13 Nisan 2017 Perşembe

Patients suffer worst ever winter for A&E admission delays

Emergency patients had the worst winter on record for being admitted to NHS hospitals in England, with nearly 200,000 waiting at least four hours.


Figures from the health service showed a near five-fold increase in the number of A&E patients suffering admission delays over the past five years.


Between December 2016 and February 2017 a total of 195,764 patients waited at least four hours to be admitted to hospital from A&E, up from 40,791 in 2011/12.


The figure is the highest since records began and marks a sharp rise on the winter months last year when 134,576 patients missed the four-hour target.


Total emergency admissions to NHS hospitals in England rose from 1.3 million in winter 2011/12 to 1.44 million in winter 2016/17.


Extreme waiting times also reached record levels, as 1,877 patients were forced to wait at least 12 hours before being admitted to hospital from A&E this winter, compared with 375 the previous year.


Research suggests hospitals are creaking under the weight of demand.

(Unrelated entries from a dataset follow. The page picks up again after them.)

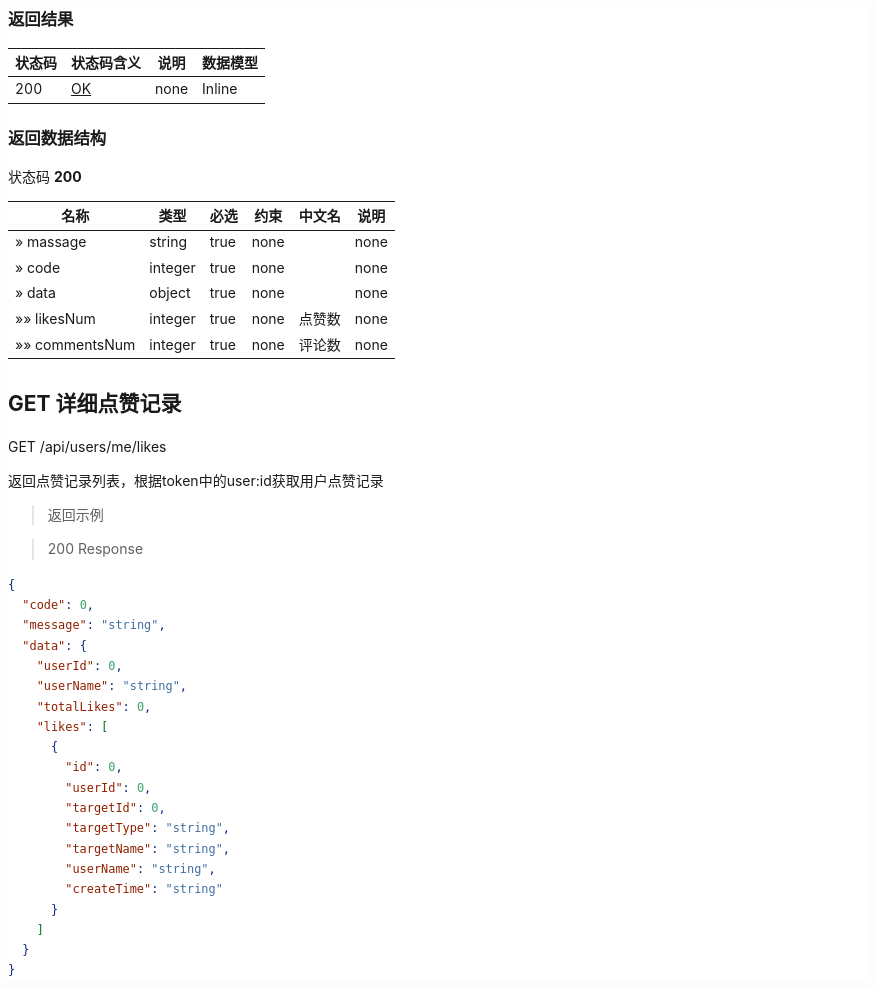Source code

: ### 返回结果

|状态码|状态码含义|说明|数据模型|
|---|---|---|---|
|200|[OK](https://tools.ietf.org/html/rfc7231#section-6.3.1)|none|Inline|

### 返回数据结构

状态码 **200**

|名称|类型|必选|约束|中文名|说明|
|---|---|---|---|---|---|
|» massage|string|true|none||none|
|» code|integer|true|none||none|
|» data|object|true|none||none|
|»» likesNum|integer|true|none|点赞数|none|
|»» commentsNum|integer|true|none|评论数|none|

## GET 详细点赞记录

GET /api/users/me/likes

返回点赞记录列表，根据token中的user:id获取用户点赞记录

> 返回示例

> 200 Response

```json
{
  "code": 0,
  "message": "string",
  "data": {
    "userId": 0,
    "userName": "string",
    "totalLikes": 0,
    "likes": [
      {
        "id": 0,
        "userId": 0,
        "targetId": 0,
        "targetType": "string",
        "targetName": "string",
        "userName": "string",
        "createTime": "string"
      }
    ]
  }
}
```
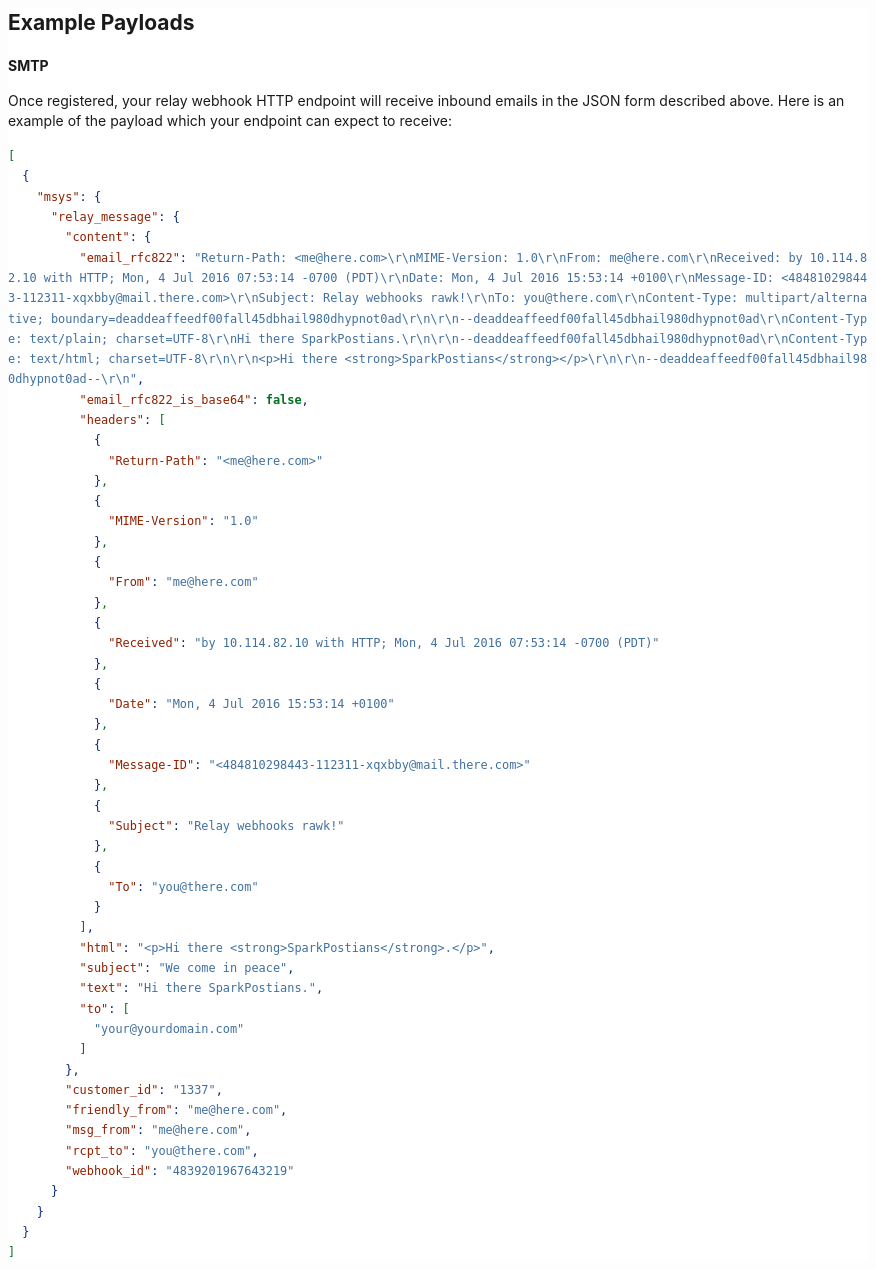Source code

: ## Example Payloads

**SMTP**

Once registered, your relay webhook HTTP endpoint will receive inbound emails in the JSON form described above. Here is an example of the payload which your endpoint can expect to receive:

```json
[
  {
    "msys": {
      "relay_message": {
        "content": {
          "email_rfc822": "Return-Path: <me@here.com>\r\nMIME-Version: 1.0\r\nFrom: me@here.com\r\nReceived: by 10.114.82.10 with HTTP; Mon, 4 Jul 2016 07:53:14 -0700 (PDT)\r\nDate: Mon, 4 Jul 2016 15:53:14 +0100\r\nMessage-ID: <484810298443-112311-xqxbby@mail.there.com>\r\nSubject: Relay webhooks rawk!\r\nTo: you@there.com\r\nContent-Type: multipart/alternative; boundary=deaddeaffeedf00fall45dbhail980dhypnot0ad\r\n\r\n--deaddeaffeedf00fall45dbhail980dhypnot0ad\r\nContent-Type: text/plain; charset=UTF-8\r\nHi there SparkPostians.\r\n\r\n--deaddeaffeedf00fall45dbhail980dhypnot0ad\r\nContent-Type: text/html; charset=UTF-8\r\n\r\n<p>Hi there <strong>SparkPostians</strong></p>\r\n\r\n--deaddeaffeedf00fall45dbhail980dhypnot0ad--\r\n",
          "email_rfc822_is_base64": false,
          "headers": [
            {
              "Return-Path": "<me@here.com>"
            },
            {
              "MIME-Version": "1.0"
            },
            {
              "From": "me@here.com"
            },
            {
              "Received": "by 10.114.82.10 with HTTP; Mon, 4 Jul 2016 07:53:14 -0700 (PDT)"
            },
            {
              "Date": "Mon, 4 Jul 2016 15:53:14 +0100"
            },
            {
              "Message-ID": "<484810298443-112311-xqxbby@mail.there.com>"
            },
            {
              "Subject": "Relay webhooks rawk!"
            },
            {
              "To": "you@there.com"
            }
          ],
          "html": "<p>Hi there <strong>SparkPostians</strong>.</p>",
          "subject": "We come in peace",
          "text": "Hi there SparkPostians.",
          "to": [
            "your@yourdomain.com"
          ]
        },
        "customer_id": "1337",
        "friendly_from": "me@here.com",
        "msg_from": "me@here.com",
        "rcpt_to": "you@there.com",
        "webhook_id": "4839201967643219"
      }
    }
  }
]
```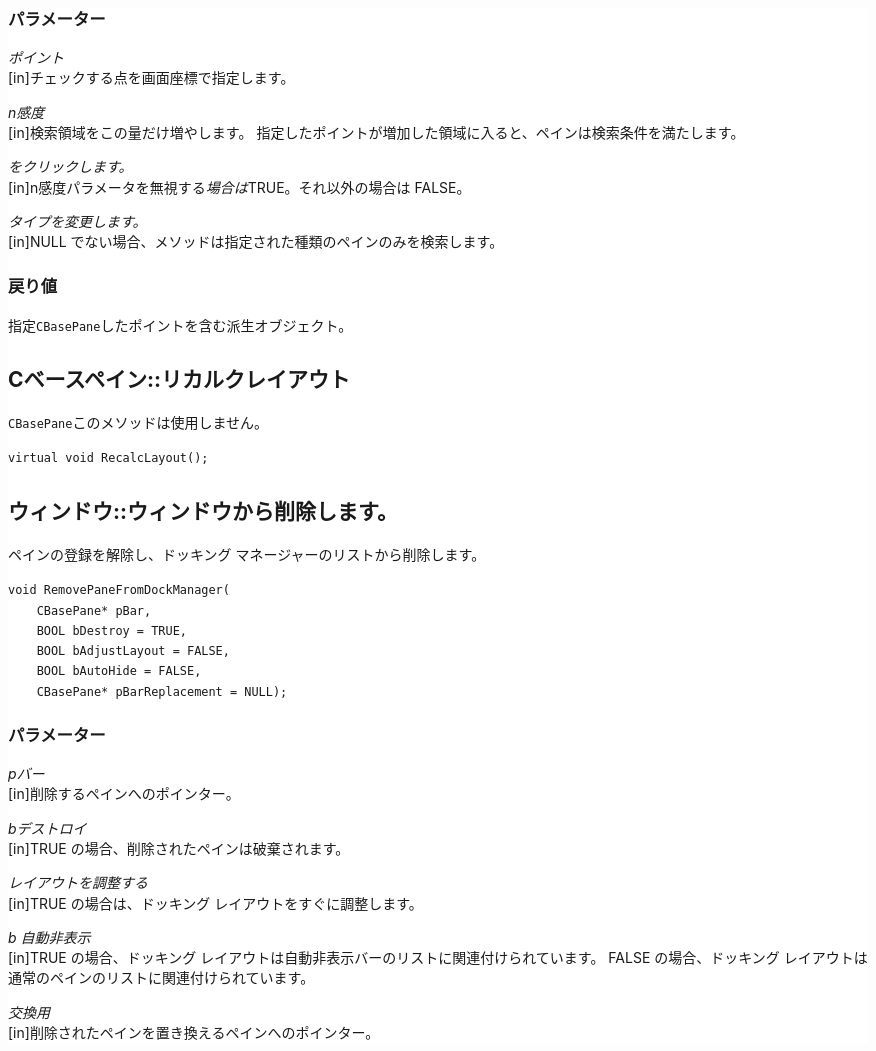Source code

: ### <a name="parameters"></a>パラメーター

*ポイント*<br/>
[in]チェックする点を画面座標で指定します。

*n感度*<br/>
[in]検索領域をこの量だけ増やします。 指定したポイントが増加した領域に入ると、ペインは検索条件を満たします。

*をクリックします。*<br/>
[in]n感度パラメータを無視する*場合は*TRUE。それ以外の場合は FALSE。

*タイプを変更します。*<br/>
[in]NULL でない場合、メソッドは指定された種類のペインのみを検索します。

### <a name="return-value"></a>戻り値

指定`CBasePane`したポイントを含む派生オブジェクト。

## <a name="cbasepanerecalclayout"></a><a name="recalclayout"></a>Cベースペイン::リカルクレイアウト

`CBasePane`このメソッドは使用しません。

```
virtual void RecalcLayout();
```

## <a name="cbasepaneremovepanefromdockmanager"></a><a name="removepanefromdockmanager"></a>ウィンドウ::ウィンドウから削除します。

ペインの登録を解除し、ドッキング マネージャーのリストから削除します。

```
void RemovePaneFromDockManager(
    CBasePane* pBar,
    BOOL bDestroy = TRUE,
    BOOL bAdjustLayout = FALSE,
    BOOL bAutoHide = FALSE,
    CBasePane* pBarReplacement = NULL);
```

### <a name="parameters"></a>パラメーター

*pバー*<br/>
[in]削除するペインへのポインター。

*bデストロイ*<br/>
[in]TRUE の場合、削除されたペインは破棄されます。

*レイアウトを調整する*<br/>
[in]TRUE の場合は、ドッキング レイアウトをすぐに調整します。

*b 自動非表示*<br/>
[in]TRUE の場合、ドッキング レイアウトは自動非表示バーのリストに関連付けられています。 FALSE の場合、ドッキング レイアウトは通常のペインのリストに関連付けられています。

*交換用*<br/>
[in]削除されたペインを置き換えるペインへのポインター。

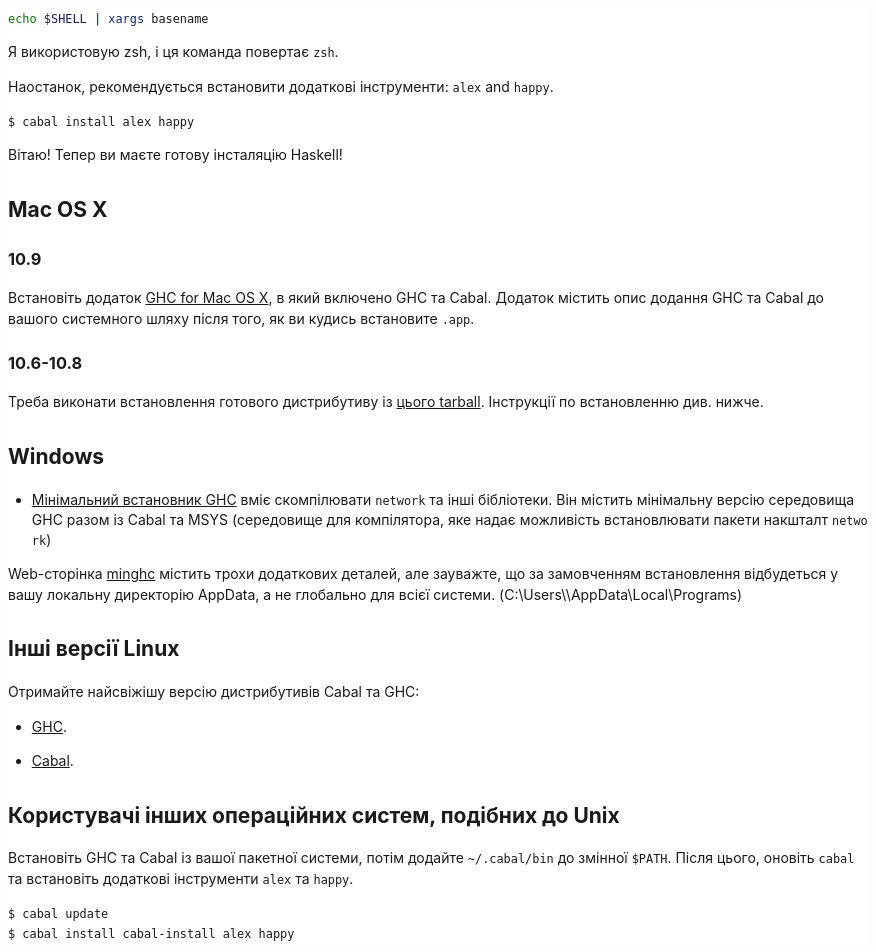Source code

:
 ```bash
echo $SHELL | xargs basename
```

Я використовую zsh, і ця команда повертає `zsh`.

Наостанок, рекомендується встановити додаткові інструменти: `alex` and `happy`.

```bash
$ cabal install alex happy
```

Вітаю! Тепер ви маєте готову інсталяцію Haskell!

## Mac OS X

### 10.9

Встановіть додаток [GHC for Mac OS X](http://ghcformacosx.github.io/), в який включено GHC та Cabal. Додаток містить опис додання GHC та Cabal до вашого системного шляху після того, як ви кудись встановите `.app`.

### 10.6-10.8

Треба виконати встановлення готового дистрибутиву із [цього tarball](https://www.haskell.org/platform/download/2014.2.0.0/ghc-7.8.3-x86_64-apple-darwin-r3.tar.bz2). Інструкції по встановленню див. нижче.

## Windows

- [Мінімальний встановник GHC](https://github.com/fpco/minghc#using-the-installer) вміє скомпілювати `network` та інші бібліотеки. Він містить мінімальну версію середовища GHC разом із Cabal та MSYS (середовище для компілятора, яке надає можливість встановлювати пакети накшталт  `network`)

Web-сторінка [minghc](https://github.com/fpco/minghc) містить трохи додаткових деталей, але зауважте, що за замовченням встановлення відбудеться у вашу локальну директорію AppData, а не глобально для всієї системи.
(C:\\Users\\<username>\\AppData\\Local\\Programs)

## Інші версії Linux

Отримайте найсвіжішу версію дистрибутивів Cabal та GHC:

- [GHC](http://www.haskell.org/ghc/).

- [Cabal](https://www.haskell.org/cabal/download.html).


## Користувачі інших операційних систем, подібних до Unix

Встановіть GHC та Cabal із вашої пакетної системи, потім додайте `~/.cabal/bin` до змінної `$PATH`. Після цього, оновіть `cabal` та встановіть додаткові інструменти `alex` та `happy`.

```bash
$ cabal update
$ cabal install cabal-install alex happy
```

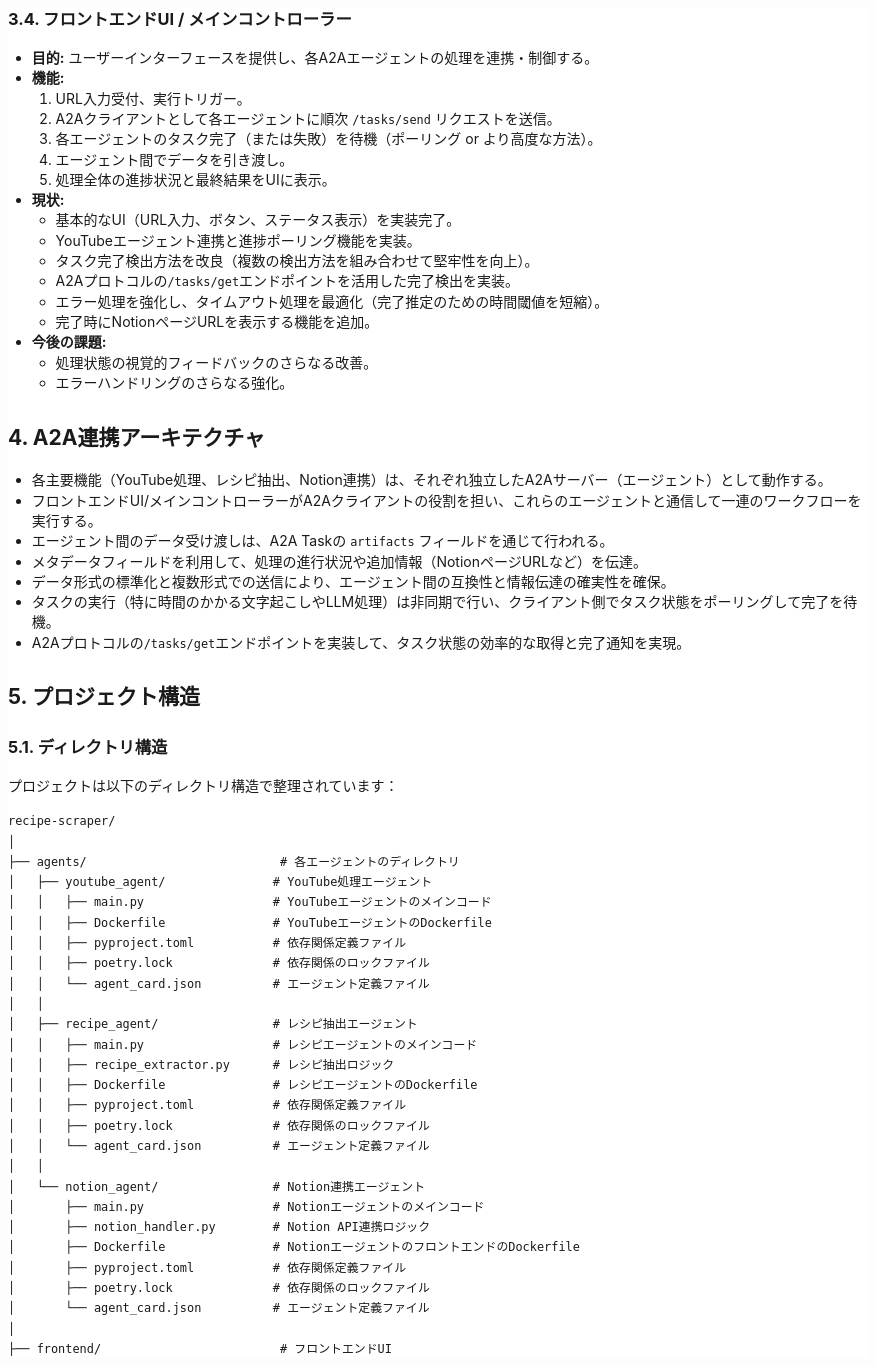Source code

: ### 3.4. フロントエンドUI / メインコントローラー
*   **目的:** ユーザーインターフェースを提供し、各A2Aエージェントの処理を連携・制御する。
*   **機能:**
    1.  URL入力受付、実行トリガー。
    2.  A2Aクライアントとして各エージェントに順次 `/tasks/send` リクエストを送信。
    3.  各エージェントのタスク完了（または失敗）を待機（ポーリング or より高度な方法）。
    4.  エージェント間でデータを引き渡し。
    5.  処理全体の進捗状況と最終結果をUIに表示。
*   **現状:** 
    *   基本的なUI（URL入力、ボタン、ステータス表示）を実装完了。
    *   YouTubeエージェント連携と進捗ポーリング機能を実装。
    *   タスク完了検出方法を改良（複数の検出方法を組み合わせて堅牢性を向上）。
    *   A2Aプロトコルの`/tasks/get`エンドポイントを活用した完了検出を実装。
    *   エラー処理を強化し、タイムアウト処理を最適化（完了推定のための時間閾値を短縮）。
    *   完了時にNotionページURLを表示する機能を追加。
*   **今後の課題:** 
    *   処理状態の視覚的フィードバックのさらなる改善。
    *   エラーハンドリングのさらなる強化。

## 4. A2A連携アーキテクチャ

*   各主要機能（YouTube処理、レシピ抽出、Notion連携）は、それぞれ独立したA2Aサーバー（エージェント）として動作する。
*   フロントエンドUI/メインコントローラーがA2Aクライアントの役割を担い、これらのエージェントと通信して一連のワークフローを実行する。
*   エージェント間のデータ受け渡しは、A2A Taskの `artifacts` フィールドを通じて行われる。
*   メタデータフィールドを利用して、処理の進行状況や追加情報（NotionページURLなど）を伝達。
*   データ形式の標準化と複数形式での送信により、エージェント間の互換性と情報伝達の確実性を確保。
*   タスクの実行（特に時間のかかる文字起こしやLLM処理）は非同期で行い、クライアント側でタスク状態をポーリングして完了を待機。
*   A2Aプロトコルの`/tasks/get`エンドポイントを実装して、タスク状態の効率的な取得と完了通知を実現。

## 5. プロジェクト構造

### 5.1. ディレクトリ構造
プロジェクトは以下のディレクトリ構造で整理されています：

```
recipe-scraper/
│
├── agents/                           # 各エージェントのディレクトリ
│   ├── youtube_agent/               # YouTube処理エージェント
│   │   ├── main.py                  # YouTubeエージェントのメインコード
│   │   ├── Dockerfile               # YouTubeエージェントのDockerfile
│   │   ├── pyproject.toml           # 依存関係定義ファイル
│   │   ├── poetry.lock              # 依存関係のロックファイル
│   │   └── agent_card.json          # エージェント定義ファイル
│   │
│   ├── recipe_agent/                # レシピ抽出エージェント
│   │   ├── main.py                  # レシピエージェントのメインコード
│   │   ├── recipe_extractor.py      # レシピ抽出ロジック
│   │   ├── Dockerfile               # レシピエージェントのDockerfile
│   │   ├── pyproject.toml           # 依存関係定義ファイル
│   │   ├── poetry.lock              # 依存関係のロックファイル
│   │   └── agent_card.json          # エージェント定義ファイル
│   │
│   └── notion_agent/                # Notion連携エージェント
│       ├── main.py                  # Notionエージェントのメインコード
│       ├── notion_handler.py        # Notion API連携ロジック
│       ├── Dockerfile               # NotionエージェントのフロントエンドのDockerfile
│       ├── pyproject.toml           # 依存関係定義ファイル
│       ├── poetry.lock              # 依存関係のロックファイル
│       └── agent_card.json          # エージェント定義ファイル
│
├── frontend/                         # フロントエンドUI
```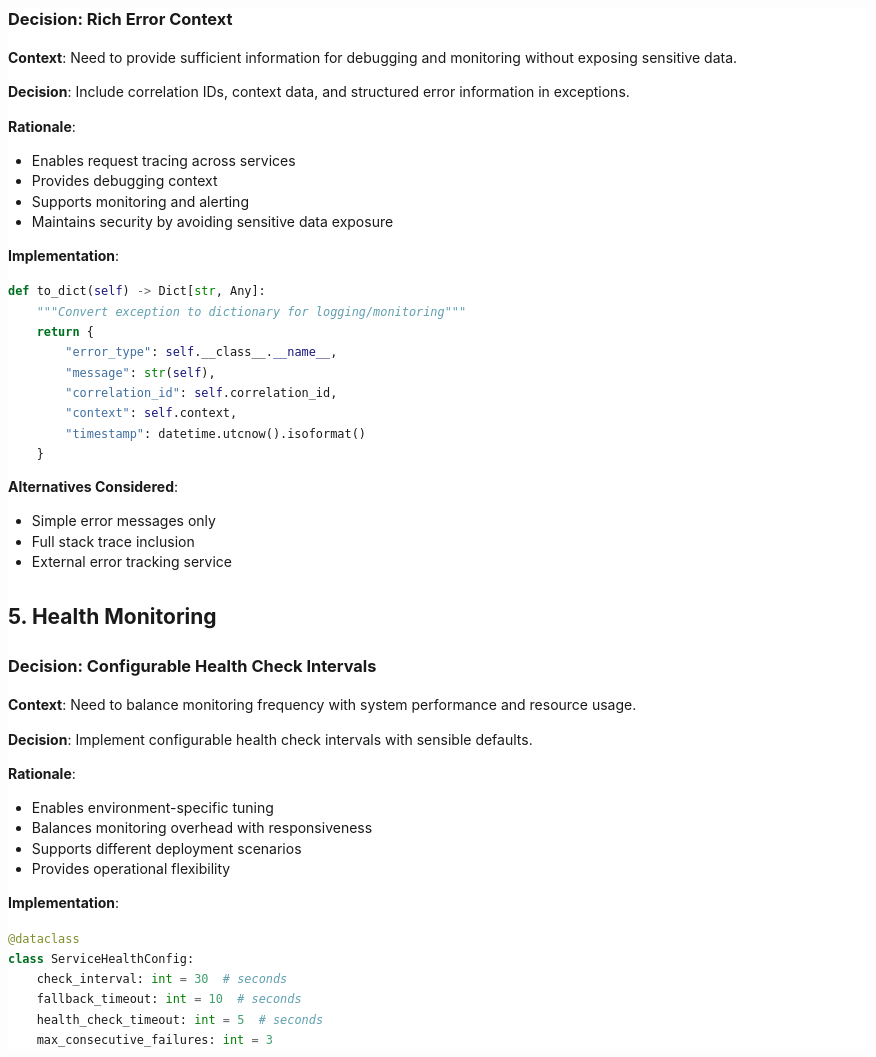 ### Decision: Rich Error Context
**Context**: Need to provide sufficient information for debugging and monitoring without exposing sensitive data.

**Decision**: Include correlation IDs, context data, and structured error information in exceptions.

**Rationale**:
- Enables request tracing across services
- Provides debugging context
- Supports monitoring and alerting
- Maintains security by avoiding sensitive data exposure

**Implementation**:
```python
def to_dict(self) -> Dict[str, Any]:
    """Convert exception to dictionary for logging/monitoring"""
    return {
        "error_type": self.__class__.__name__,
        "message": str(self),
        "correlation_id": self.correlation_id,
        "context": self.context,
        "timestamp": datetime.utcnow().isoformat()
    }
```

**Alternatives Considered**:
- Simple error messages only
- Full stack trace inclusion
- External error tracking service

## 5. Health Monitoring

### Decision: Configurable Health Check Intervals
**Context**: Need to balance monitoring frequency with system performance and resource usage.

**Decision**: Implement configurable health check intervals with sensible defaults.

**Rationale**:
- Enables environment-specific tuning
- Balances monitoring overhead with responsiveness
- Supports different deployment scenarios
- Provides operational flexibility

**Implementation**:
```python
@dataclass
class ServiceHealthConfig:
    check_interval: int = 30  # seconds
    fallback_timeout: int = 10  # seconds
    health_check_timeout: int = 5  # seconds
    max_consecutive_failures: int = 3
```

A&E departments had to close their doors to ambulances almost twice as often this winter compared with the previous three years, a report from the Nuffield Trust showed.


The number of ambulance diverts in place at hospitals in England hit 478 for the three-month period from December to February, compared with an average of 249 over the same period in 2013/14, 2014/15 and 2015/16.


The number of days lost to so-called “bed-blockers” also hit record levels in England this winter. A total of 577,195 days were lost through delayed transfers of care from December to February, compared with 471,780 in winter 2015/16.